Poster Presentation ESA-SRB-ANZBMS 2024 in conjunction with ENSA

Bone disorganisation may contribute to atypical femoral fractures by reducing fatigue strength: A finite element analysis model (#391)

Simon Zhang 1 , Xuanchi Liu 2 , Catherine Martin 3 , Catherine Shore-Lorenti 1 , Tessa Makebeh 4 , Michael Thompson 5 6 , Frances Milat 1 7 8 , Peter Ebeling 1 8 , Roger Zebaze 1 8
  1. Department of Medicine, Monash University, Melbourne, Victoria, Australia
  2. Department of Infrastructure Engineering, The University of Melbourne, Melbourne, Victoria, Australia
  3. School of Public Health and Preventive Medicine, Monash University, Melbourne, Victoria, Australia
  4. ZEZE co, Yaoundé, Cameroon
  5. Menzies Institute for Medical Research, University of Tasmania, Hobart, Tasmania, Australia
  6. Department of Endocrinology, Royal Hobart Hospital, Hobart, Tasmania, Australia
  7. Hudson Institute of Medical Research, Melbourne, Victoria, Australia
  8. Department of Endocrinology, Monash Health, Melbourne, Victoria, Australia

The mechanism responsible for atypical femoral fractures (AFFs) in patients with normal bone mineral density (BMD) and bone microarchitecture remains unclear. Recently, we proposed that abnormal transfer of loads through disorganised (misaligned) bone elements may increase the propensity of developing fatigue-induced fractures, such as AFFs (1). Here, we tested the hypothesis that higher bone disorganisation is associated with lower fatigue strength.

Work to be completed: In the abstract on atypical femoral fractures, which two things are normal in the patients whose fracture mechanism remains unclear?

Dataset entries:
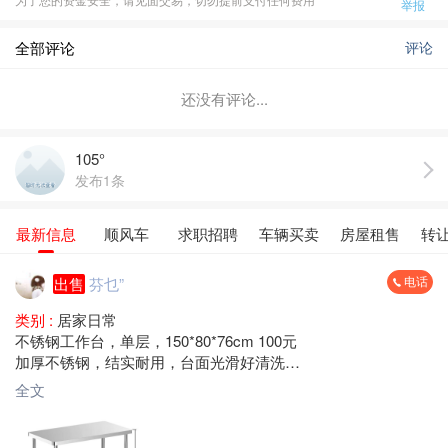
举报
全部评论
评论
还没有评论...
105°
发布1条
最新信息
顺风车
求职招聘
车辆买卖
房屋租售
转
电话
出售
芬乜”
类别 :
居家日常
不锈钢工作台，单层，150*80*76cm 100元
加厚不锈钢，结实耐用，台面光滑好清洗
承重力强，适合厨房、饭店、奶茶店、摆摊用
全文
梅县区大山路 自提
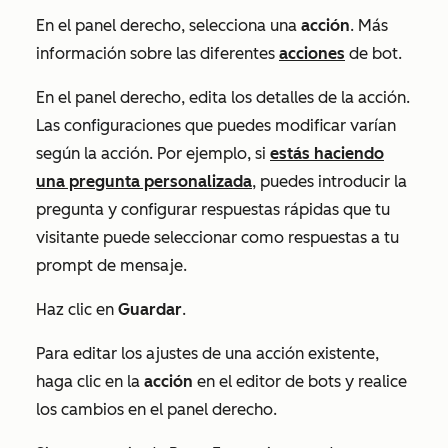
En el panel derecho, selecciona una
acción
. Más
información sobre las diferentes
acciones
de bot.
En el panel derecho, edita los detalles de la acción.
Las configuraciones que puedes modificar varían
según la acción. Por ejemplo, si
estás haciendo
una pregunta personalizada
, puedes introducir la
pregunta
y configurar respuestas rápidas que tu
visitante puede seleccionar como respuestas a tu
prompt de mensaje.
Haz clic en
Guardar
.
Para editar los ajustes de una acción existente,
haga clic en la
acción
en el editor de bots y realice
los cambios en el panel derecho.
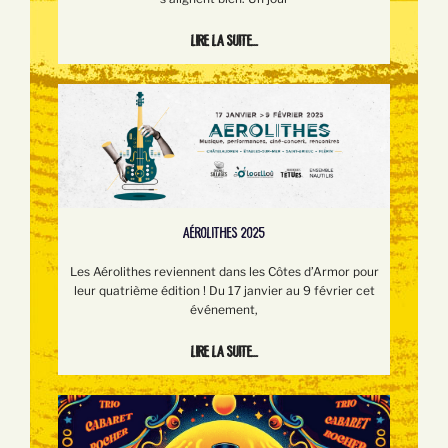
Lire la suite...
AÉROLITHES 2025
Les Aérolithes reviennent dans les Côtes d’Armor pour
leur quatrième édition ! Du 17 janvier au 9 février cet
événement,
Lire la suite...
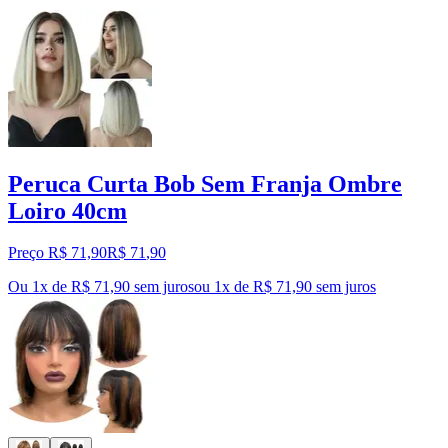
Peruca Curta Bob Sem Franja Ombre
Loiro 40cm
Preço R$ 71,90
R$
71
,
90
Ou 1x de R$ 71,90 sem juros
ou
1
x de
R$ 71,90
sem juros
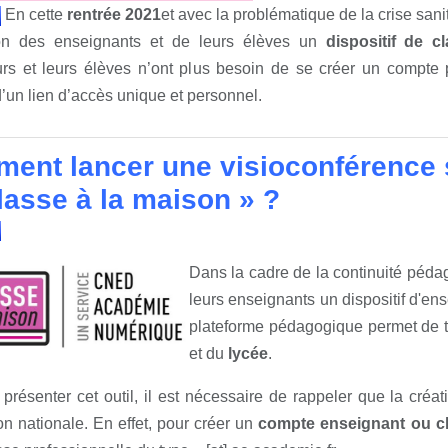
En cette
rentrée 2021
et avec la problématique de la crise san
ion des enseignants et de leurs élèves un
dispositif de cl
urs et leurs élèves n’ont plus besoin de se créer un compte
’un lien d’accès unique et personnel.
ent lancer une visioconférence 
lasse à la maison » ?
Dans la cadre de la continuité péd
leurs enseignants un dispositif d'en
plateforme pédagogique permet de tr
et du
lycée
.
présenter cet outil, il est nécessaire de rappeler que la cré
on nationale. En effet, pour créer un
compte enseignant ou ch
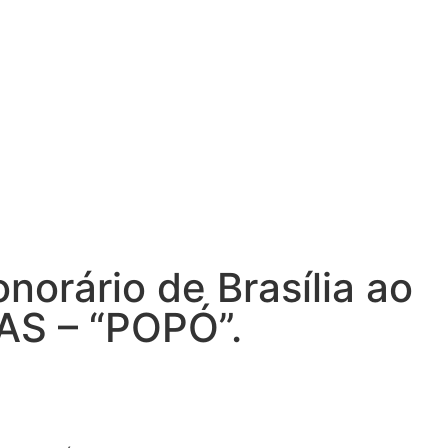
norário de Brasília ao
AS – “POPÓ”.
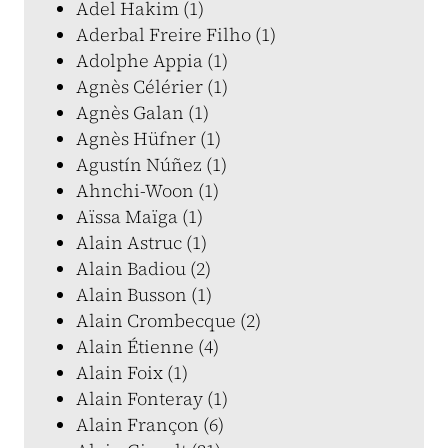
Adel Hakim (1)
Aderbal Freire Filho (1)
Adolphe Appia (1)
Agnès Célérier (1)
Agnès Galan (1)
Agnès Hüfner (1)
Agustín Núñez (1)
Ahnchi-Woon (1)
Aïssa Maïga (1)
Alain Astruc (1)
Alain Badiou (2)
Alain Busson (1)
Alain Crombecque (2)
Alain Étienne (4)
Alain Foix (1)
Alain Fonteray (1)
Alain Françon (6)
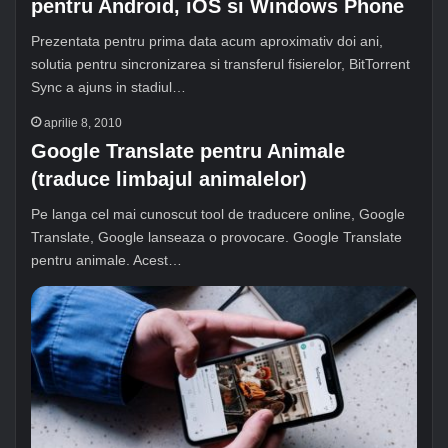
pentru Android, iOS si Windows Phone
Prezentata pentru prima data acum aproximativ doi ani,
solutia pentru sincronizarea si transferul fisierelor, BitTorrent
Sync a ajuns in stadiul…
aprilie 8, 2010
Google Translate pentru Animale
(traduce limbajul animalelor)
Pe langa cel mai cunoscut tool de traducere online, Google
Translate, Google lanseaza o provocare. Google Translate
pentru animale. Acest…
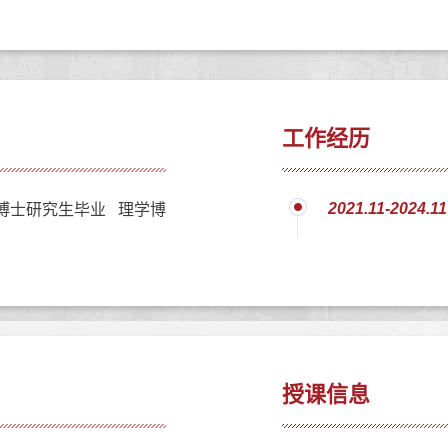
工作经历
2021.11-2024.11
博士研究生毕业 理学博
授课信息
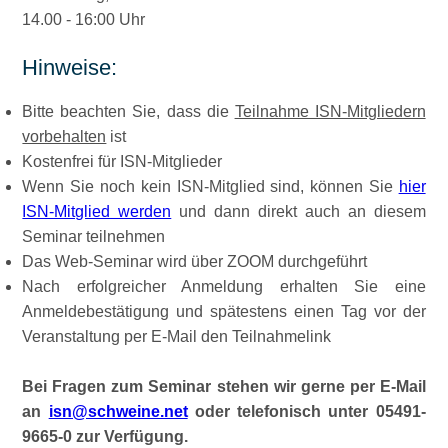
14.00 - 16:00 Uhr
Hinweise:
Bitte beachten Sie, dass die
Teilnahme ISN-Mitgliedern
vorbehalten
ist
Kostenfrei für ISN-Mitglieder
Wenn Sie noch kein ISN-Mitglied sind, können Sie
hier
ISN-Mitglied werden
und dann direkt auch an diesem
Seminar teilnehmen
Das Web-Seminar wird über ZOOM durchgeführt
Nach erfolgreicher Anmeldung erhalten Sie eine
Anmeldebestätigung und spätestens einen Tag vor der
Veranstaltung per E-Mail den Teilnahmelink
Bei Fragen zum Seminar stehen wir gerne per E-Mail
an
isn@schweine.net
oder telefonisch unter 05491-
9665-0 zur Verfügung.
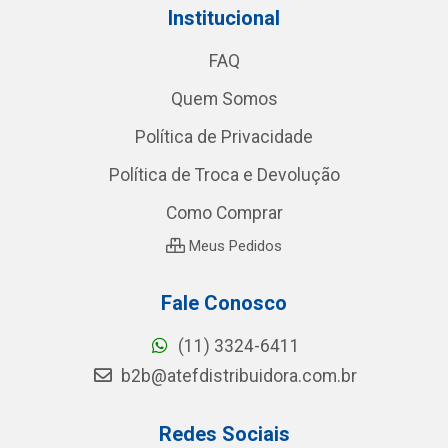
Institucional
FAQ
Quem Somos
Política de Privacidade
Política de Troca e Devolução
Como Comprar
Meus Pedidos
Fale Conosco
(11) 3324-6411
b2b@atefdistribuidora.com.br
Redes Sociais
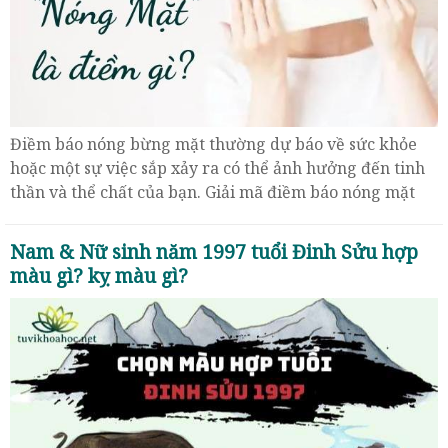
Điềm báo nóng bừng mặt thường dự báo về sức khỏe
hoặc một sự việc sắp xảy ra có thể ảnh hưởng đến tinh
thần và thể chất của bạn. Giải mã điềm báo nóng mặt
phải căn cứ theo giờ mới chính xác.
Nam & Nữ sinh năm 1997 tuổi Đinh Sửu hợp
màu gì? kỵ màu gì?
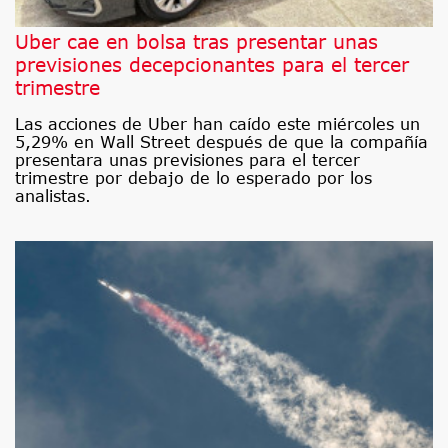
Uber cae en bolsa tras presentar unas
previsiones decepcionantes para el tercer
trimestre
Las acciones de Uber han caído este miércoles un
5,29% en Wall Street después de que la compañía
presentara unas previsiones para el tercer
trimestre por debajo de lo esperado por los
analistas.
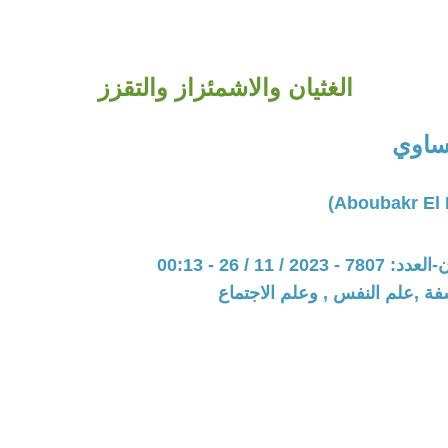
الغثيان والاشمئزاز والتقزز
مساوي
20 / 11 / 26 - 00:13
فة ,علم النفس , وعلم الاجتماع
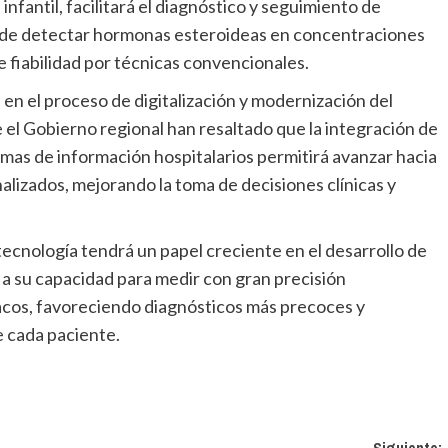
antil, facilitará el diagnóstico y seguimiento de
d de detectar hormonas esteroideas en concentraciones
 fiabilidad por técnicas convencionales.
e el Gobierno regional han resaltado que la integración de
stemas de información hospitalarios permitirá avanzar hacia
alizados, mejorando la toma de decisiones clínicas y
s a su capacidad para medir con gran precisión
cos, favoreciendo diagnósticos más precoces y
e cada paciente.
Siguiente:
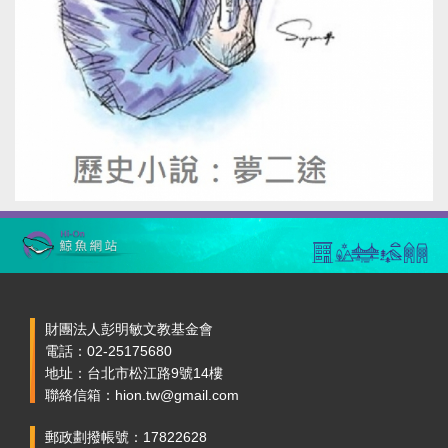
財團法人彭明敏文教基金會
電話：02-25175680
地址：台北市松江路9號14樓
聯絡信箱：hion.tw@gmail.com
郵政劃撥帳號：17822628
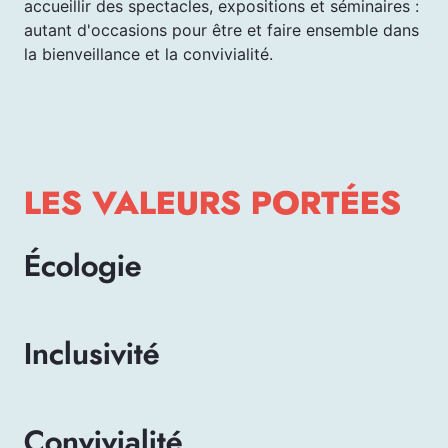
accueillir des spectacles, expositions et séminaires :
autant d'occasions pour être et faire ensemble dans
la bienveillance et la convivialité.
LES VALEURS PORTÉES
Écologie
Inclusivité
Convivialité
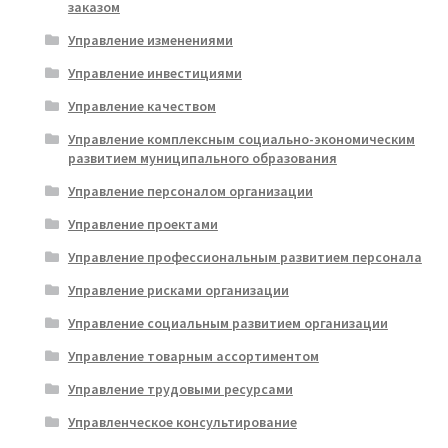
заказом
Управление изменениями
Управление инвестициями
Управление качеством
Управление комплексным социально-экономическим
развитием муниципального образования
Управление персоналом организации
Управление проектами
Управление профессиональным развитием персонала
Управление рисками организации
Управление социальным развитием организации
Управление товарным ассортиментом
Управление трудовыми ресурсами
Управленческое консультирование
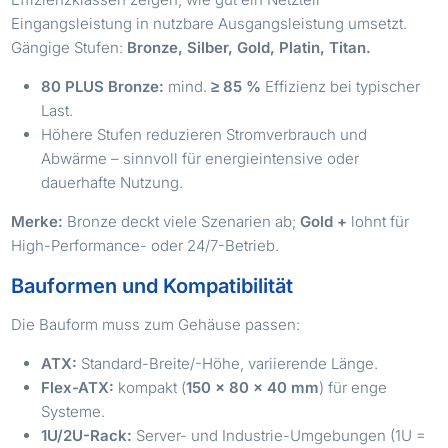
Eingangsleistung in nutzbare Ausgangsleistung umsetzt.
Gängige Stufen:
Bronze, Silber, Gold, Platin, Titan.
80 PLUS Bronze:
mind.
≥ 85 %
Effizienz bei typischer
Last.
Höhere Stufen reduzieren Stromverbrauch und
Abwärme – sinnvoll für energieintensive oder
dauerhafte Nutzung.
Merke:
Bronze deckt viele Szenarien ab;
Gold +
lohnt für
High-Performance- oder 24/7-Betrieb.
Bauformen und Kompatibilität
Die Bauform muss zum Gehäuse passen:
ATX:
Standard-Breite/-Höhe, variierende Länge.
Flex-ATX:
kompakt (
150 × 80 × 40 mm
) für enge
Systeme.
1U/2U-Rack:
Server- und Industrie-Umgebungen (1U =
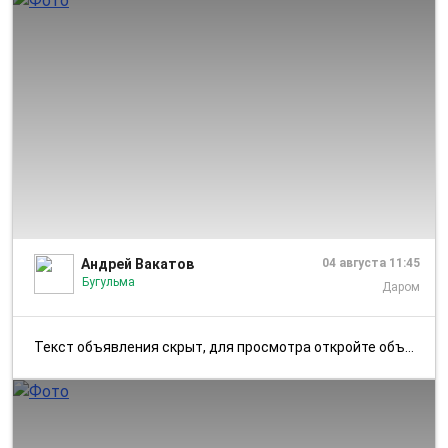
1/4
Андрей Вакатов
04 августа 11:45
Бугульма
Даром
Текст объявления скрыт, для просмотра откройте объявление в приложении...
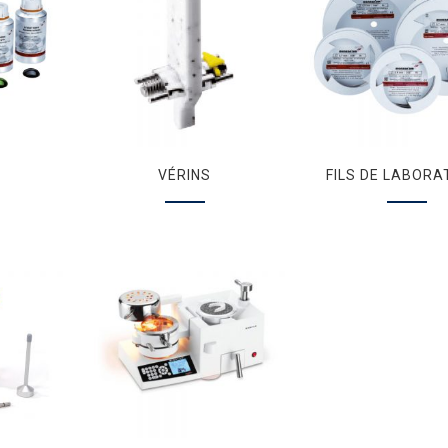
VÉRINS
FILS DE LABORA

Answer space: Their bone mineral density (BMD) and bone microarchitecture.